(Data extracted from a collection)
--

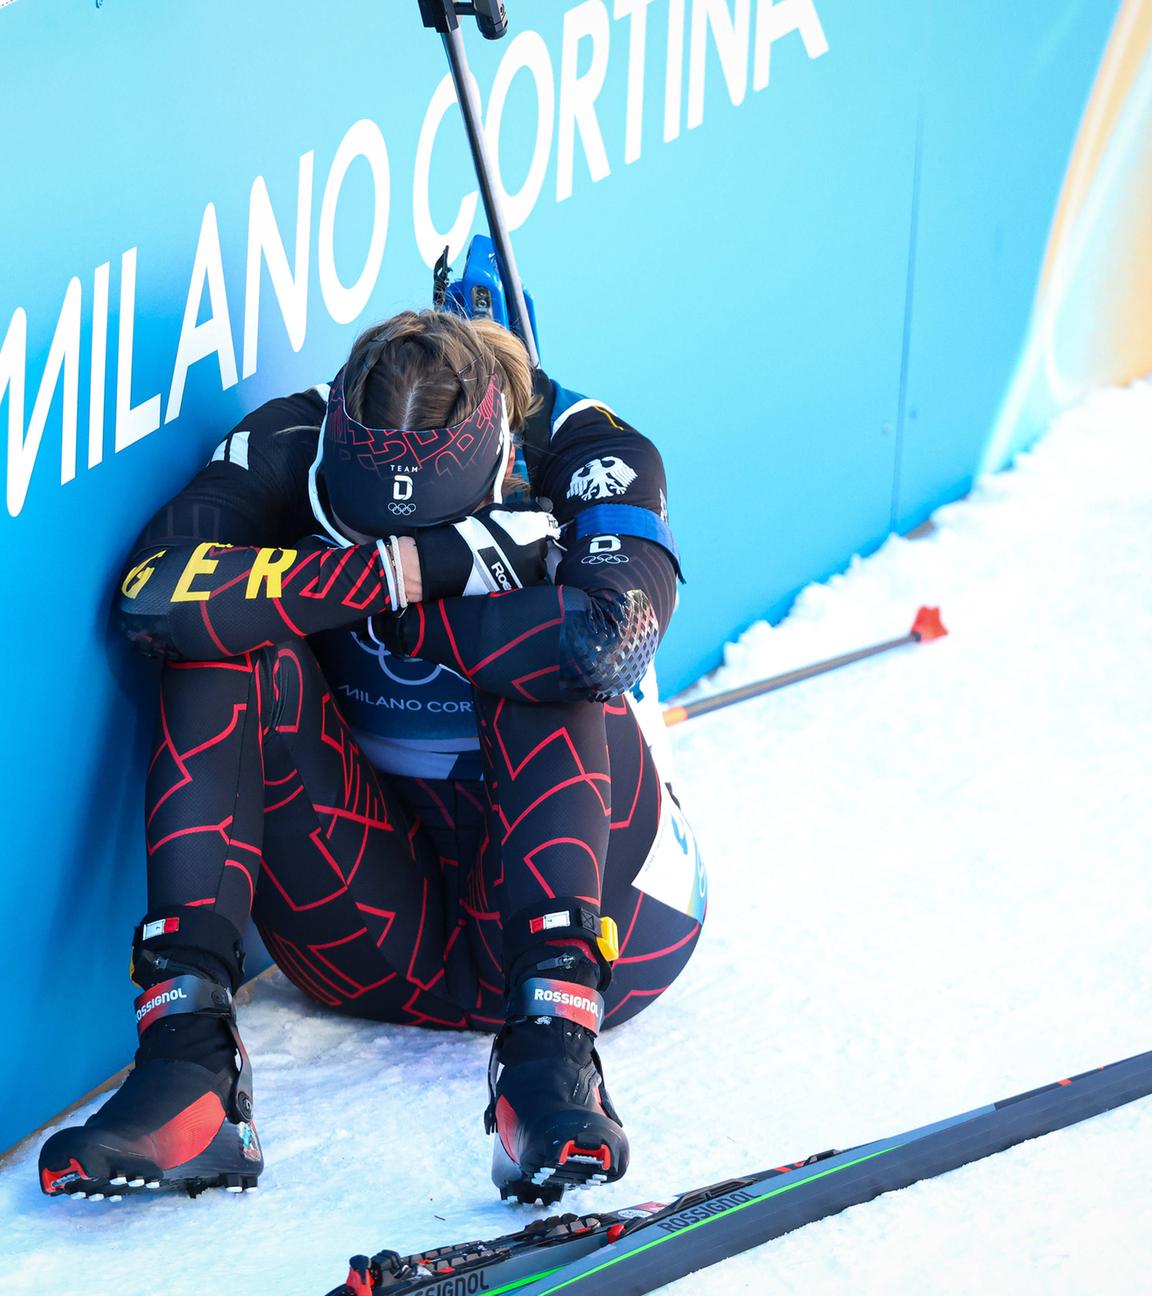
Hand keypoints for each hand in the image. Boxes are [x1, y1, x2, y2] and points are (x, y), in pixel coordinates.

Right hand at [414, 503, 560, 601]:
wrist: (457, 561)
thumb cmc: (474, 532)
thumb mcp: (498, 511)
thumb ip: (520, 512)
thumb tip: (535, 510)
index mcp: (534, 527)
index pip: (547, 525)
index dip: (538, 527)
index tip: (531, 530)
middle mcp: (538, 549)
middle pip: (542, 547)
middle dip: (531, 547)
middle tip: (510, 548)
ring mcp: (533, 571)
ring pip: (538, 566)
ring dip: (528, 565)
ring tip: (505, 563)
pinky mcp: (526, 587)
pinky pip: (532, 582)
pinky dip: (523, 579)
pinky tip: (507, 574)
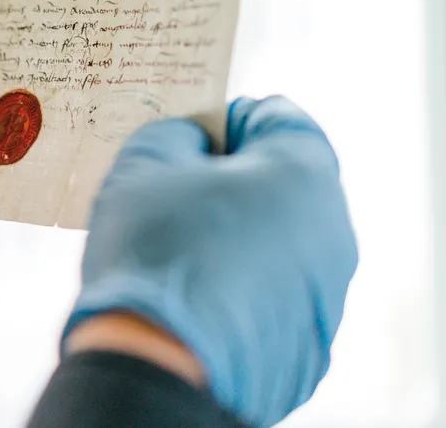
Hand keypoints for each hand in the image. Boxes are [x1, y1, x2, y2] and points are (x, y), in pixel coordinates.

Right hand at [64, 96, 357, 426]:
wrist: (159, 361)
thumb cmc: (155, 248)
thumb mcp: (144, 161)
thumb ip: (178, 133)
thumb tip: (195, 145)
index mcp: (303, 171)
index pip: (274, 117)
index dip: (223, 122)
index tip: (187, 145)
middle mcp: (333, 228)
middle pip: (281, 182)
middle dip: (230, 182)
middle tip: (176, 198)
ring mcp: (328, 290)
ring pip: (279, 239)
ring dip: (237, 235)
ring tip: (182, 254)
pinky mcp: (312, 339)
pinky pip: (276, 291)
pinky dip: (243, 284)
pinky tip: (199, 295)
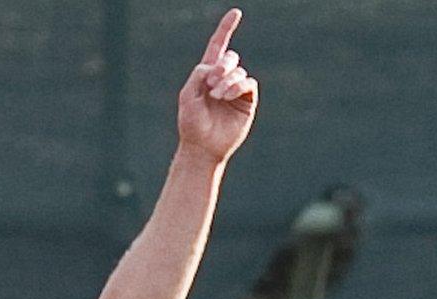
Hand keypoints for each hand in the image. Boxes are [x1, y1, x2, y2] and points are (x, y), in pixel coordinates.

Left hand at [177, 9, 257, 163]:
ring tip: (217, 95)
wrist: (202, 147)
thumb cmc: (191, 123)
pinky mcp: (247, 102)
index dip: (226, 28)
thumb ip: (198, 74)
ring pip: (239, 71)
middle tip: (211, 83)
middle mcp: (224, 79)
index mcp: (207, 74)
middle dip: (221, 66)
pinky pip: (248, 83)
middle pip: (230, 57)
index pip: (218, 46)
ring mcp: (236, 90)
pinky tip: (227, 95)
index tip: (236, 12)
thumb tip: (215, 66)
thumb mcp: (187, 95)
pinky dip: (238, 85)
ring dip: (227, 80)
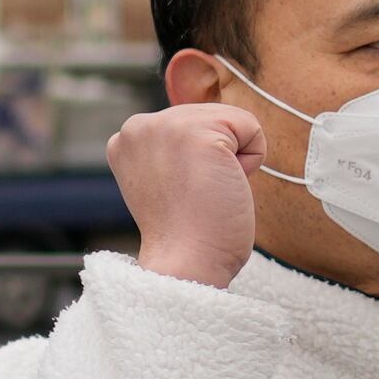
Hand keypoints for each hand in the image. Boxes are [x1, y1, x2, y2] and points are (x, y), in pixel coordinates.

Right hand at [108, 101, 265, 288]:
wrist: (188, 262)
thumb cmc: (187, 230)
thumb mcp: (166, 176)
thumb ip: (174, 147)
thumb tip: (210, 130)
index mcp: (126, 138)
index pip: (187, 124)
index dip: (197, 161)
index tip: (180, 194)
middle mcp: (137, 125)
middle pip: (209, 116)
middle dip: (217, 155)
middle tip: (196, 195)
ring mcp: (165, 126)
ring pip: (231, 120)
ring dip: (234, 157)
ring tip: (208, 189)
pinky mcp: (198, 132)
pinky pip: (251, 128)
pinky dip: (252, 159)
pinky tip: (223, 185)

--

_What you have to do_.
Select and copy each line from the data that includes the word "Right".

_Solution to the problem_.
Right hand at [414, 503, 560, 601]:
Right hand at [64, 96, 357, 426]:
Right hand at [108, 101, 265, 288]:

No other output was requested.